Hoşgörü sözcüğü için neler söyleyebilirsiniz? Bana göre söylendiğinde oluşturduğu anlam kadar masum değil sanki?
İnsanlar olarak kullandığımız kelimelere verdiğimiz anlamların kurbanlarıyız. “Hoşgörü” ile kimileri “tahammül etmeyi” anlıyor. “Sen başlı başına dert olan kusurlu birisin ama ben seni ‘tolere’ ediyorum, sana tahammül ediyorum”, diyebilir. Örneğin, Osmanlılar Hıristiyanlara hoşgörü ile davrandılar, derken hemen hemen “sineye çektiler” der gibi, “keşke Müslümanlığı seçseydiler” der gibidirler.
Ben bana hoşgörü ile yaklaşılmasını hiç istemedim. Zaten “hoş görülecek” önemli bir kusurumu da görmüyorum. Ama haklarımın tanınmasını hep istedim. Hakkını arayan hoşgörü istemez; yani bağış istemez, tahammül edilmesini istemez; hakkının tanınmasını ister. Hoşgörü üstün olanın asta karşı iyi niyetidir. Ben eşitlikten yanayım.

Türk romanında Rum evlerinin içi anlatılmaz diyorsunuz. Peki ne kadar yer alıyorlar romanlarda?
“Geçmişte bir arada (mutlu) yaşadık” söylemi Türkiye’de oldukça yaygın. Oysa bu yaşam “birlikte” değildi. Rum, Ermeni, Türk köyleri ayrıydı. Ortak olduğundan mahalleler etnik temelde ayrıydı. “Karşılıklı” kız alıp vermek -bu da başka bir sıradan bir söylemdir- hiç olmamıştır. Yalnız Müslümanlar Hıristiyan kız almışlardır.

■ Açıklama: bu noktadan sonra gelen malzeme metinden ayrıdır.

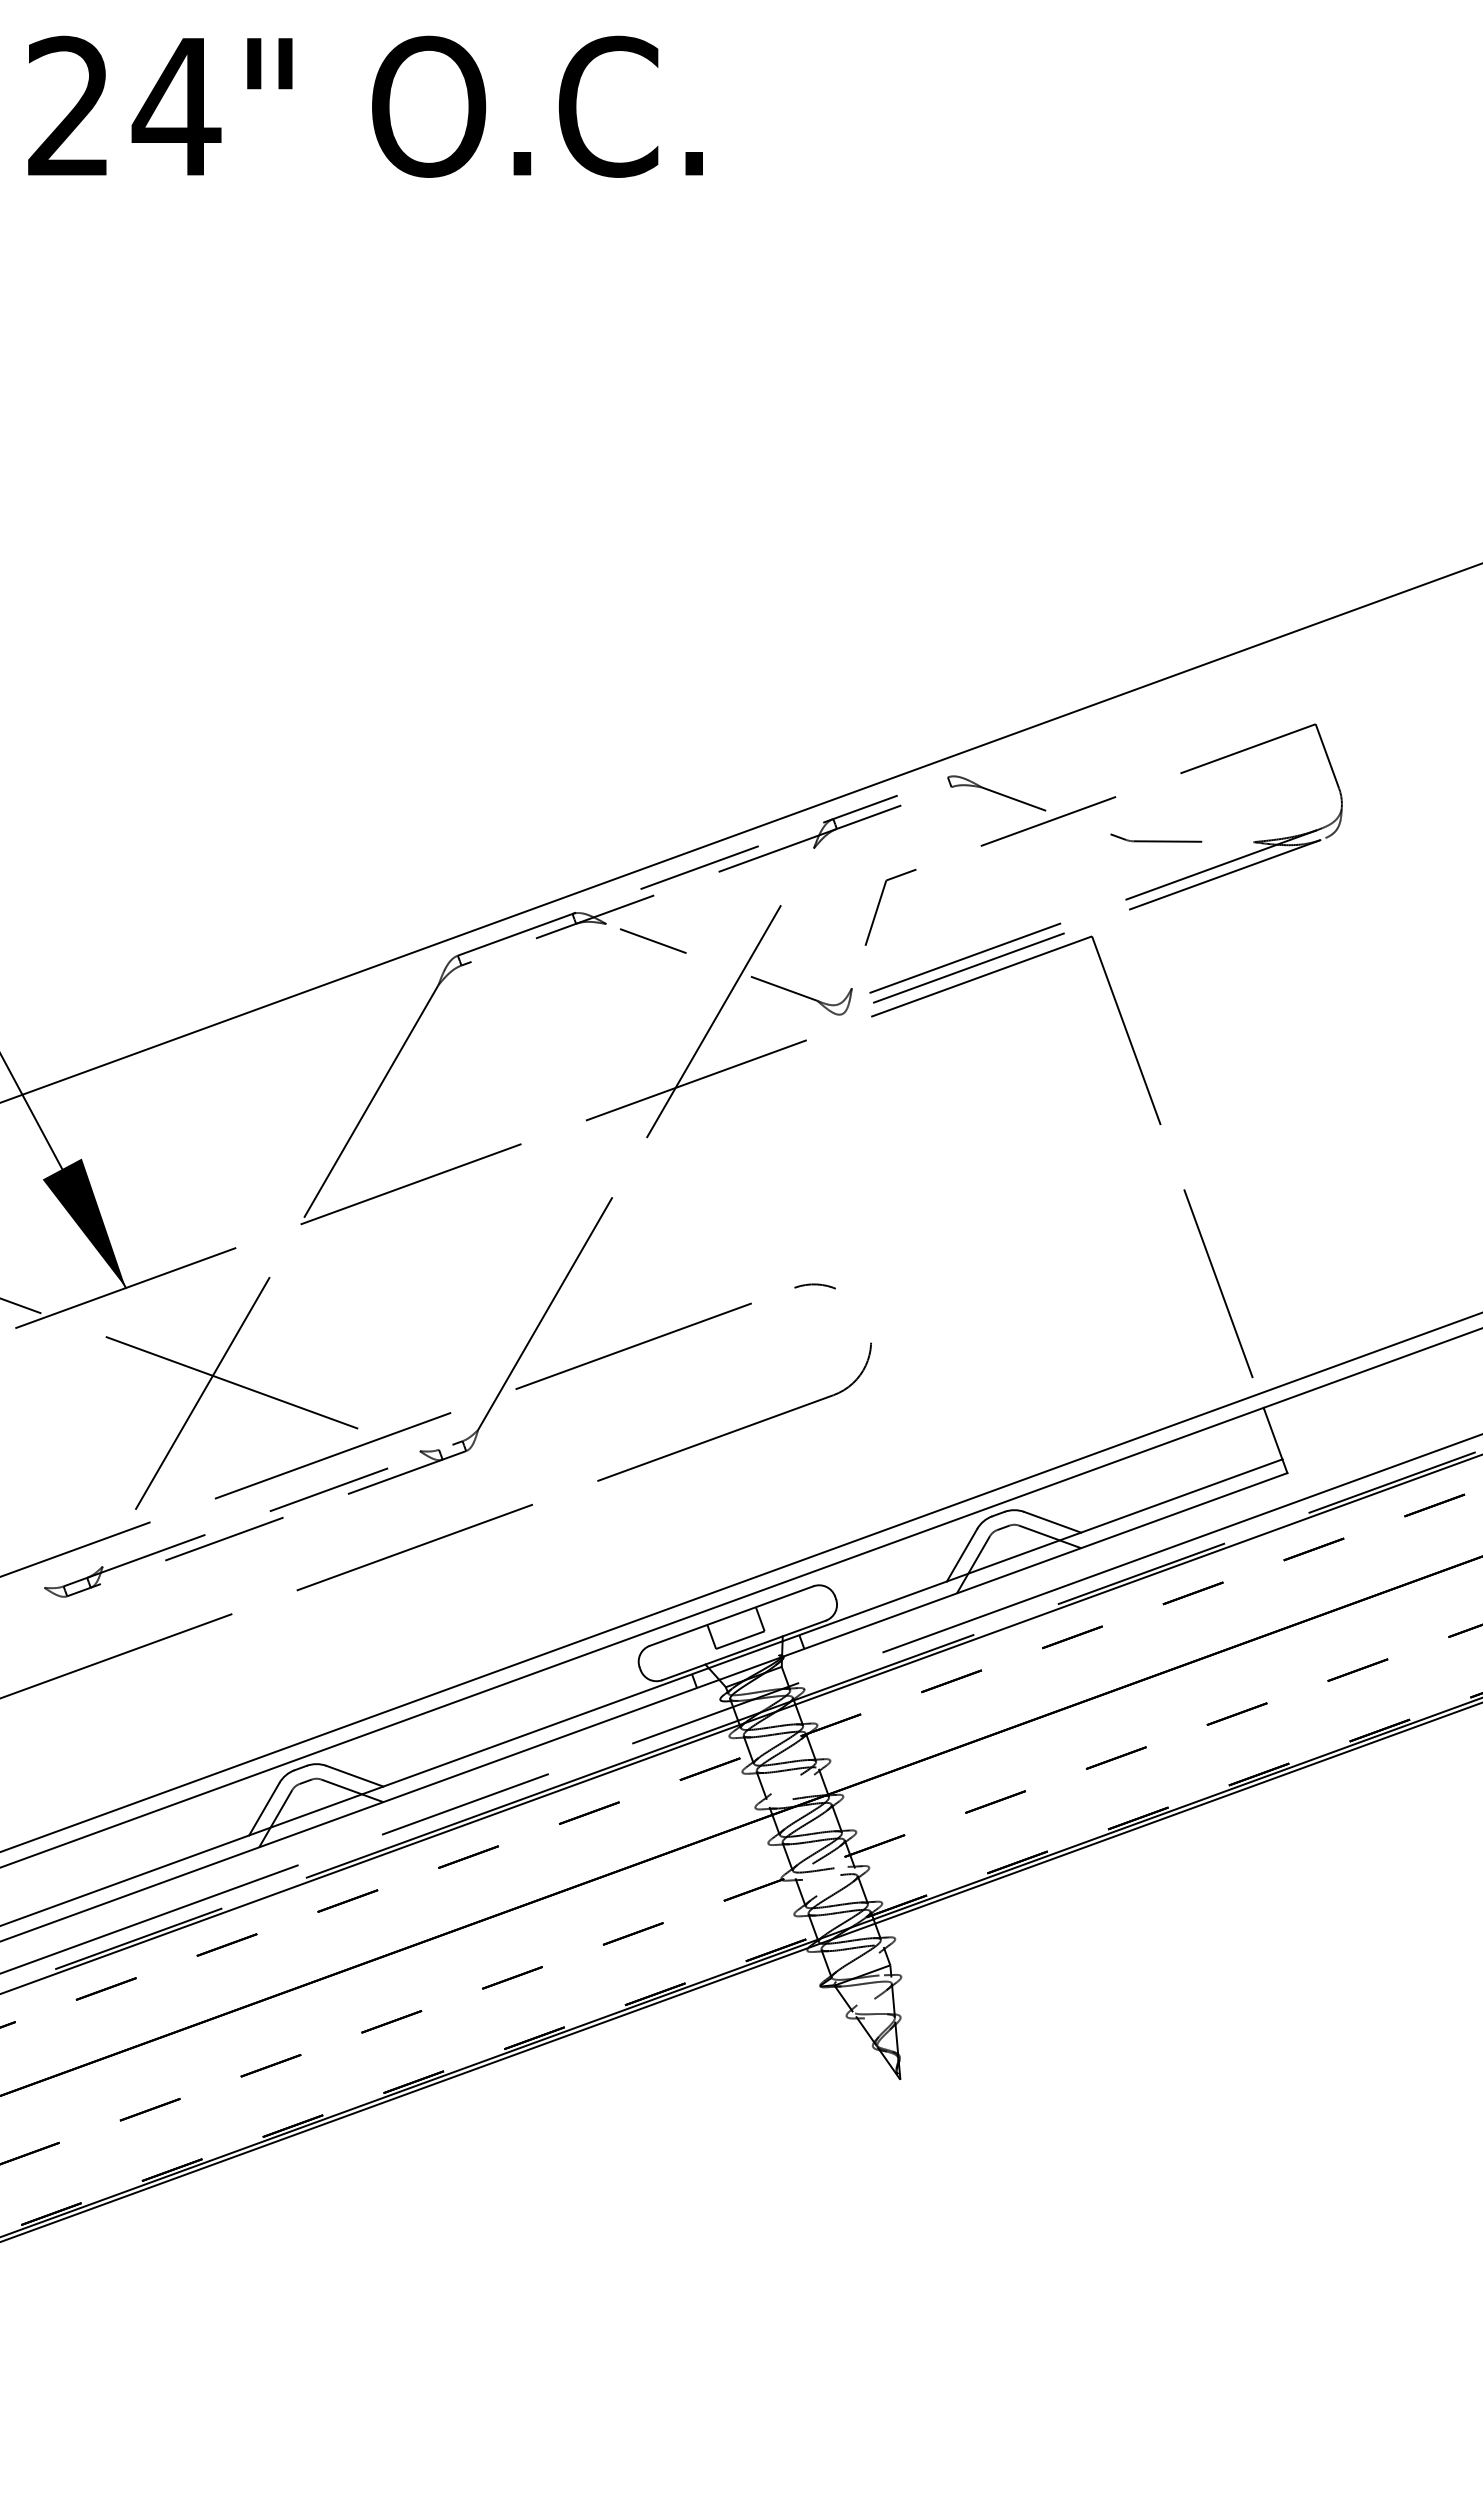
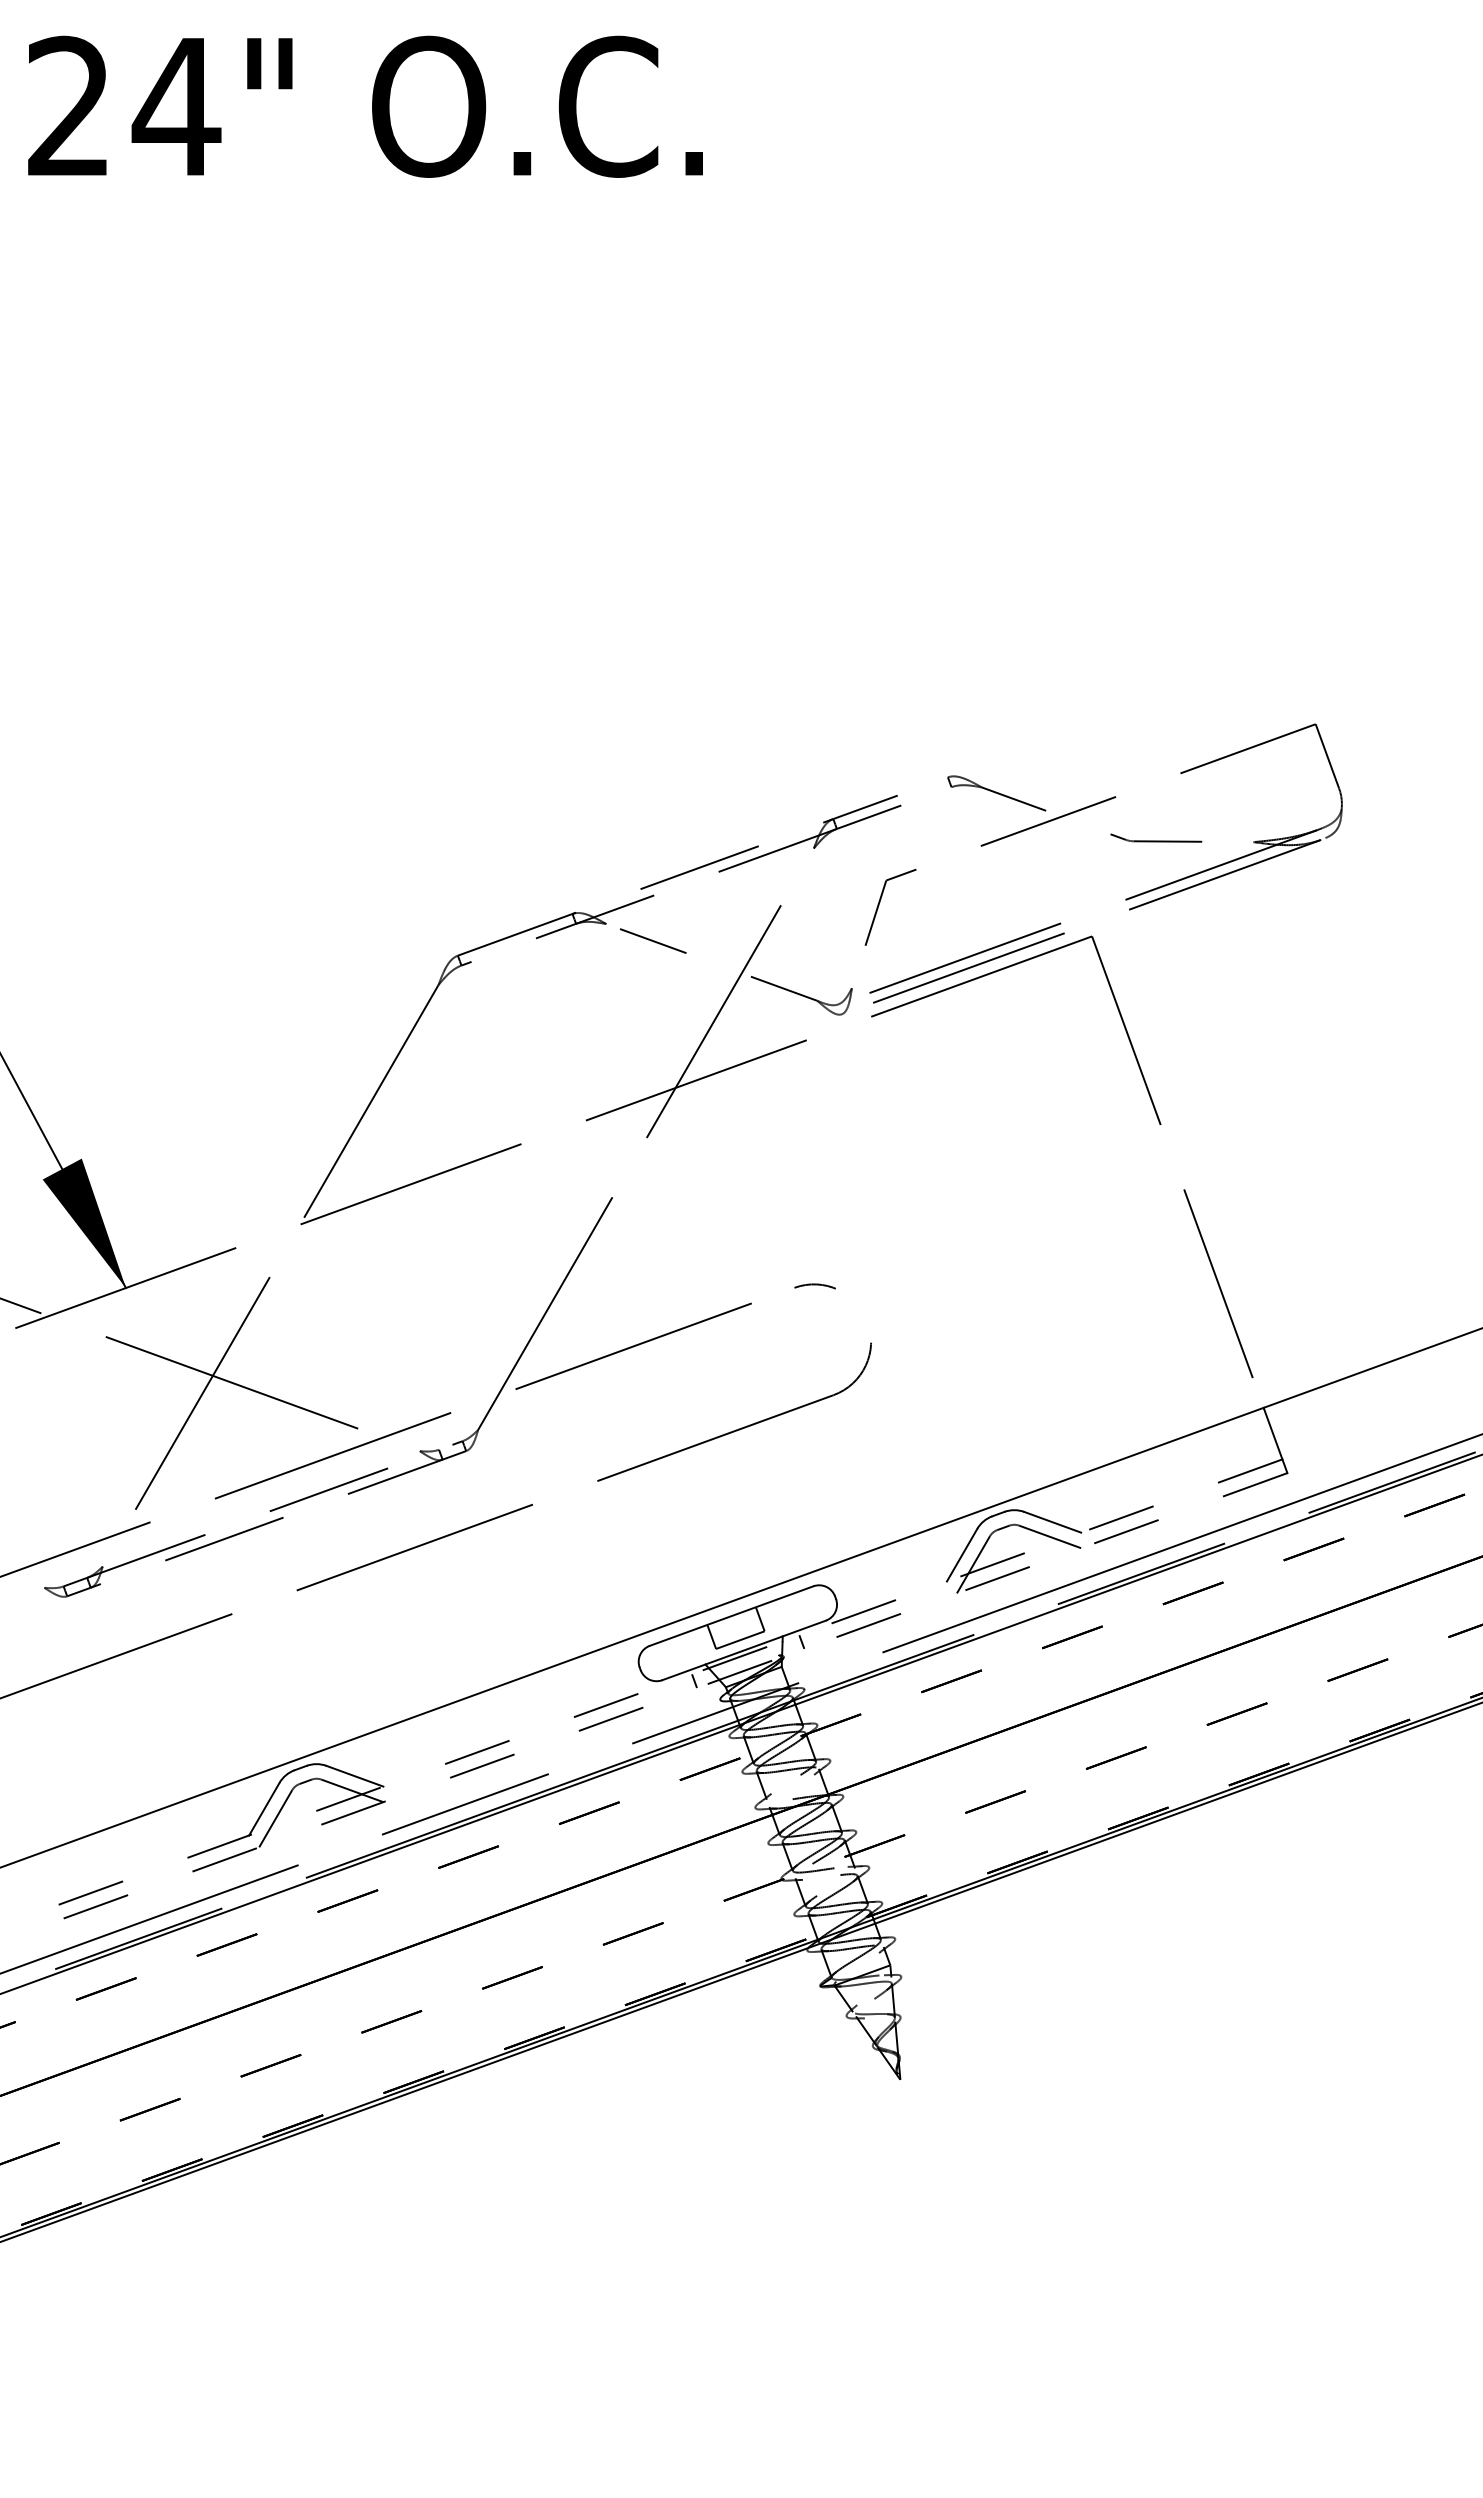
line at (740, 832): present -> none
line at (740, 1582): present -> none
line at (640, 1692): solid -> dashed
line at (643, 1707): solid -> dashed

Etnik gruplar arasında ilişkiler de aile temelinde değil, iş alanında olmuştur. Kadınlar “karşılıklı” görüşüyordu ama aile ilişkileri sınırlıydı. Misafirlikler “karşılıklı” değildi.

Farklı etnisiteden olan kimseler pazarda ve çarşıda karşılaşırdı. Bu da Türk romanında açıkça görülür: Türk ve Rumların “ilişkileri” hemen her zaman evin dışında anlatılır. Bunu yazdım doktora tezim olan Türk Romanı ve Öteki adlı kitabımda.